Required work - Output the data below exactly as it is, dropping the pictures from your copy.
───── Dataset extract ─────
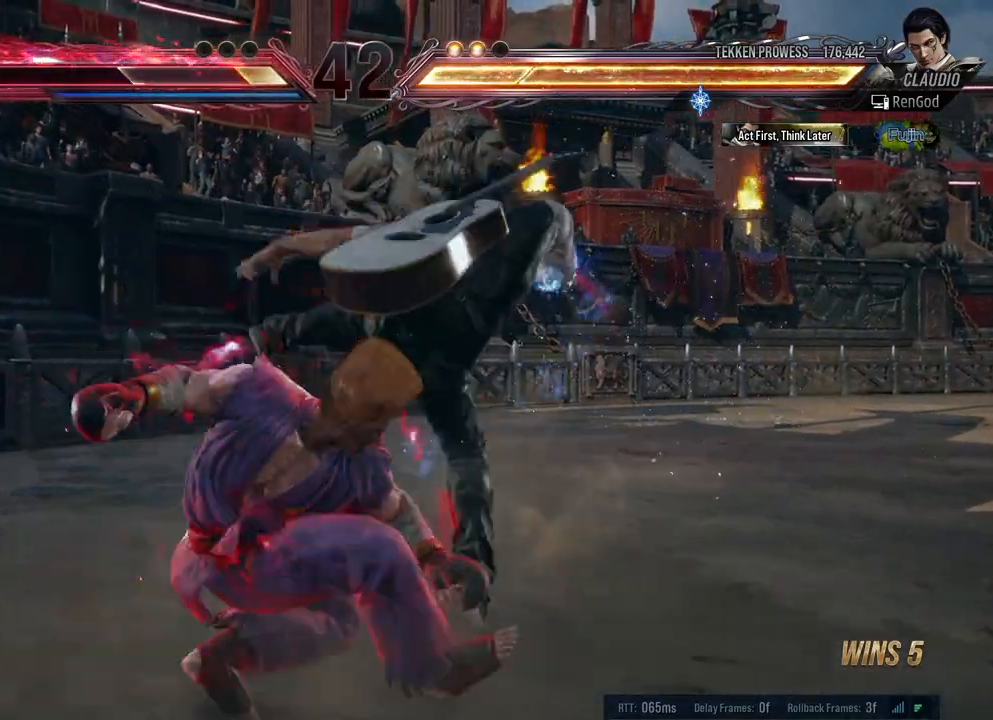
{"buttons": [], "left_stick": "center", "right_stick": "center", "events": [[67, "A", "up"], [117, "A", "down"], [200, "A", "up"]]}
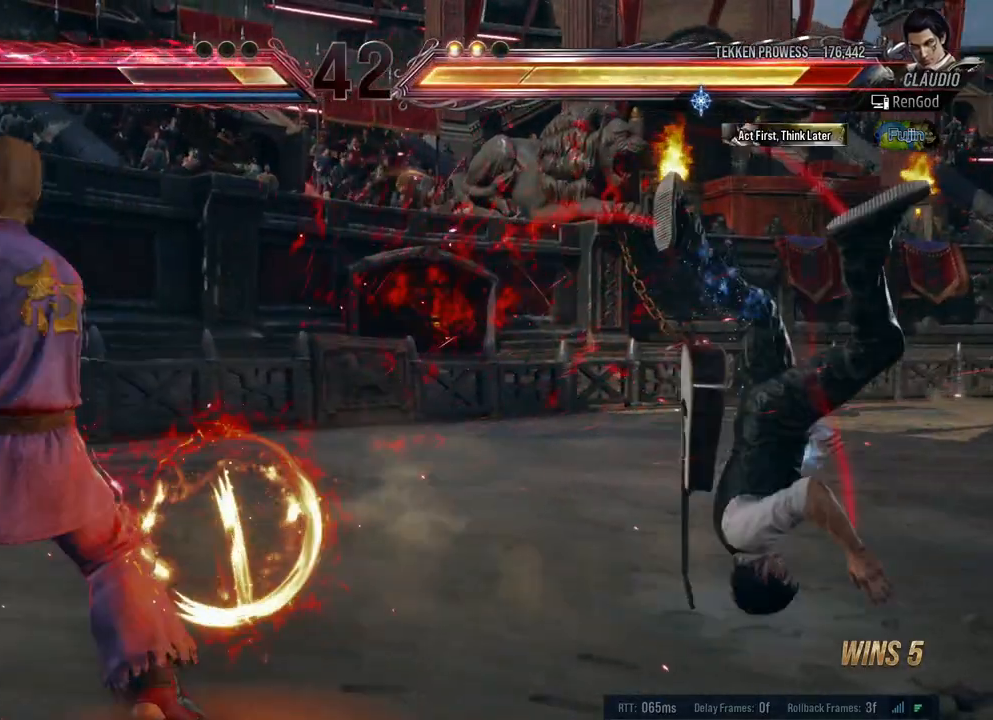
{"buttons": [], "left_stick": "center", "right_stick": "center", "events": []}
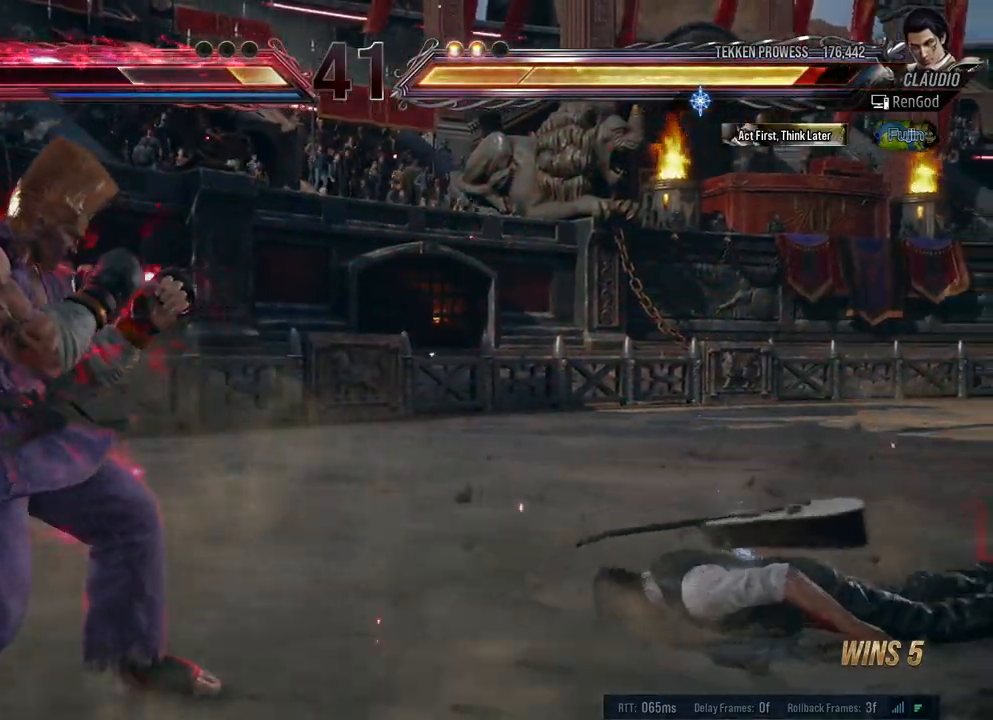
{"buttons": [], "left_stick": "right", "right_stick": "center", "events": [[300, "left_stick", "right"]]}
─────
Solved problem -
{"buttons": [], "left_stick": "center", "right_stick": "center", "events": [[67, "A", "up"], [117, "A", "down"], [200, "A", "up"]]}
{"buttons": [], "left_stick": "center", "right_stick": "center", "events": []}
{"buttons": [], "left_stick": "right", "right_stick": "center", "events": [[300, "left_stick", "right"]]}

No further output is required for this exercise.